__Questions__
a – In the abstract on textile-reinforced implants, translate this sentence into Spanish: "Tissue engineering approaches are being investigated to construct living autologous implantable structures which have a post-implantation capacity for growth and remodelling."
b – According to the abstract on textile-reinforced implants, what shortcoming prevents fibrin alone from being used for implantation in the vascular system?

__Source extract__

******

Textile Reinforced Tissue-Engineered Implants
Frese J., Moreira R., Wolf F., Mela P., Thiebes L., Kurtenbach K., Gesche V. N., Jockenhoevel S. Textile Reinforced Tissue-Engineered Implants // Биоэкономика и экобиополитика. 2015. №1.
Textile-based solutions are an indispensable part of our daily life and not only limited to fashion and clothing. Therefore, it is not surprising that they play a key role in the medical field of implantology. A closer look at the anatomy and biomechanics lead to the hypothesis that the human body is a textile product as biomechanical properties are mainly defined by fibre structures, like e.g. collagen bundles, elastic fibres, fibrin fibres, fibrous cartilage, and ligament etc.
Driven by the development of biocompatible materials, textile engineering applications are increasingly gaining in importance especially in the field of regenerative medicine and tissue engineering. Tissue engineering approaches are being investigated to construct living autologous implantable structures which have a post-implantation capacity for growth and remodelling. The design strategies are typically based on the seeding of a scaffold material with suitable source of living cells in an appropriate three-dimensional configuration, which is subsequently, conditioned using various external stimuli, including biochemical or mechanical factors.
Our work is focusing on the development of autologous implants, by combining textile-based scaffolds with an autologous fibrin cell carrier material. Fibrin represents an ideal scaffold to the rapid synthesis of autologous tissue-engineered constructs, as it can be isolated from a patient’s blood sample. Fibrin gel offers immediate high cell seeding efficiency, a homogenous cell distribution by gelation entrapment and has a degradation rate that can be controlled by protease inhibitors. Although it seems to be an ideal scaffold material, fibrin alone possesses inadequate mechanical properties to withstand implantation in the vascular system. Therefore, textile reinforcement is inevitable, as it allows the combination of the ideal properties of fibrin with textile structure. Textile reinforcement of cell seeded fibrin gel not only provides the needed mechanical stability, but also anisotropic behavior and the possibility of controlling the organization of the newly synthesized extracellular matrix. We could successfully demonstrate the ability of different textile technologies to create cardiovascular and respiratory prosthesis such as vascular grafts, heart valves and biological stents.

******

__Data shown__
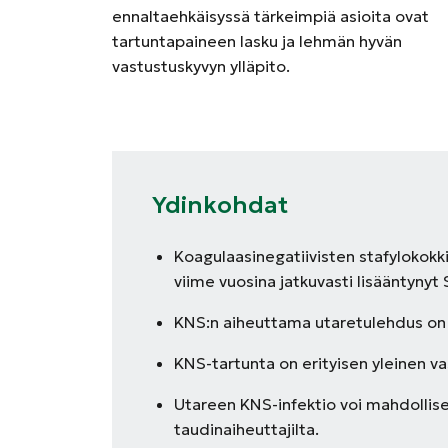
ennaltaehkäisyssä tärkeimpiä asioita ovat
tartuntapaineen lasku ja lehmän hyvän
vastustuskyvyn ylläpito.
Ydinkohdat
Koagulaasinegatiivisten stafylokok
viime vuosina jatkuvasti lisääntynyt
KNS:n aiheuttama utaretulehdus on yl
KNS-tartunta on erityisen yleinen vas
Utareen KNS-infektio voi mahdollis
taudinaiheuttajilta.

******

__Exercise solutions__
a – Se están investigando enfoques de ingeniería tisular para construir estructuras implantables autólogas vivas que tienen capacidad de crecimiento y remodelación después de la implantación.

b – Fibrin alone has inadequate mechanical properties to withstand implantation in the vascular system.